# rats and mice in outside shed



## tegrey2008 (Apr 25, 2010)

im breeding my own rats and mice in my utility room at the mo but i have a 8ft by 6ft metal shed that i want to put them in and was wondering if they would be ok just to put straight in there in this weather as my utility room is about 18degrees if not any advice as i can really insulate the shed very well because of the design.


----------



## mitsi (Feb 1, 2012)

Should be fine, just put extra bedding in for extra warmth, mine are in my shed and its around the same temp , I just use paper and straw to give them a bit of extra insulation, and they are fine.


----------



## tegrey2008 (Apr 25, 2010)

its gonna be colder in the shed so worried about going from the utility room 18degrees to the shed where it will be colder i know they will huddle together and i will put extra bedding just didnt know if the temp difference would be to much of a shock for them.


----------



## tegrey2008 (Apr 25, 2010)

anyone else?


----------



## tegrey2008 (Apr 25, 2010)

bump:whistling2:


----------



## antony1986 (Oct 5, 2011)

They will be perfectly fine. They are able to suvive and breeed in any condition. Just put somthing under them and a sheet over them


----------



## SAF (Feb 3, 2013)

*Mice in the Shed*

If its any help, I've had mine in the shed all winter and its hardly the best insulated of all the sheds out there. I provide shredded newspapers and a cardboard boxes from food packaging and parcels etc. 

As long as they have enough food and water you wouldn't even notice the difference.

The only thing i have noted is that they do tend to slow down on the breeding, however this isn't such a bad thing because win the summer they're at it non stop.


----------



## NickF (Apr 24, 2012)

Should be fine. Provide extra bedding and be a little more vigilant though. 

And make sure they don't get damp!


----------



## Snake Island Reptiles (Feb 6, 2014)

Extracted material:
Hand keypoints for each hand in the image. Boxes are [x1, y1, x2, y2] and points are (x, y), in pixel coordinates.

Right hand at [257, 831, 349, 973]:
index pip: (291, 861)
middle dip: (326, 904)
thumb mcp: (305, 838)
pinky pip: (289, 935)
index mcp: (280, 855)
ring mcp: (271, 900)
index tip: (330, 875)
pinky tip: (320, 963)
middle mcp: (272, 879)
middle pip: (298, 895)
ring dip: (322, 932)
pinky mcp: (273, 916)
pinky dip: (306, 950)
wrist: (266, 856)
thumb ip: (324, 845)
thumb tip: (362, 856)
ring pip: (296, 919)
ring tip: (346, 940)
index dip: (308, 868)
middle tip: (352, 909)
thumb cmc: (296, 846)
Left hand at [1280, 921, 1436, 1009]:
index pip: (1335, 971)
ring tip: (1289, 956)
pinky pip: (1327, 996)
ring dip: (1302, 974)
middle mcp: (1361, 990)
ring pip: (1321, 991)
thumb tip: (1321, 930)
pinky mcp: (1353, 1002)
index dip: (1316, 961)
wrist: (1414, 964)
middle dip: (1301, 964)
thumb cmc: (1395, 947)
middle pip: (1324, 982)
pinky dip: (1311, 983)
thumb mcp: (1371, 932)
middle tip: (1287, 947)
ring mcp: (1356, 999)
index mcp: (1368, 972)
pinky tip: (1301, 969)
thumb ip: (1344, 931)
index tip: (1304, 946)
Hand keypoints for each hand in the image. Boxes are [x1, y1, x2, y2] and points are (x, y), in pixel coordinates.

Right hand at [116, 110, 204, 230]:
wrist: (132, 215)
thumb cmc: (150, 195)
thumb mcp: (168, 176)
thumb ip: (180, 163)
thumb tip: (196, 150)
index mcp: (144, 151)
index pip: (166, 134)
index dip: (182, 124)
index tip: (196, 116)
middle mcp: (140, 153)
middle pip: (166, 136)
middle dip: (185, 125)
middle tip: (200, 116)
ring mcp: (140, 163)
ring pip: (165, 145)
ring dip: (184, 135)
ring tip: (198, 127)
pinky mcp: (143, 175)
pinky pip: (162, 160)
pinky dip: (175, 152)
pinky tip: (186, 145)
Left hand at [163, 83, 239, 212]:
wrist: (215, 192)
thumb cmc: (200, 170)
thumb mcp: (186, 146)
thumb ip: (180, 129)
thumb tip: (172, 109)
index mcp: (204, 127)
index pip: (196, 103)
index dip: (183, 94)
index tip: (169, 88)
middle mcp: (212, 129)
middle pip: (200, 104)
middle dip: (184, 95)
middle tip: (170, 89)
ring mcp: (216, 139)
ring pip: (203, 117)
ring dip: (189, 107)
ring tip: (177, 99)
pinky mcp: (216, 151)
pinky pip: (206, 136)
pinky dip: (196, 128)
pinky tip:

Things to do:
1. In the forum thread about keeping rats and mice in a shed, what size and material is the shed the first poster wants to move the animals into?
2. Please pick up the forum thread about keeping rats and mice in a shed from the point where it stops.

Task responses:
1. An 8ft by 6ft metal shed.

2.
Is it really really really worth breeding your own mice if i produced alot of baby corns lets say would it be worth it for the pinkies the only issue i have is the "smell" i have 4 gerbils 1 hamster and tons of reptiles in ma bedroom but will it smell more than that ? (more than tons of snake poop) and would you keep them in racks or cage or vivs?


----------



## ayrton (Apr 22, 2012)

i used to have my rats in the house but had to move so they went into a shed in the middle of winter and i lost about 20 of my young ones because there was a gap that i hadn't noticed that was letting draft in but since covering the gaps they have all been fine and breeding has continued at the same rate and they have been in the shed over a year now :2thumb:


----------



## Spideypidey (Jan 23, 2014)

Re. bedding/substrate. A method I use for my hamsters in the colder months is to change to Finacard shredded cardboard bedding. It's warmer and I've never had a problem with hibernation since I started using it. Similar in size to wood shavings. But beware if you buy a bale because you get a lot of it. I would recommend buying the sample pack to start with for £5.00p inc. p&p.
Cardboard Animal Bedding, Paper Horse Bedding, Nesting Material : Finacard

In addition, shredded paper nesting is recommended which is also warmer. You get some of that in the sample pack above. Probably the cheapest way is to hand shred some toilet tissue.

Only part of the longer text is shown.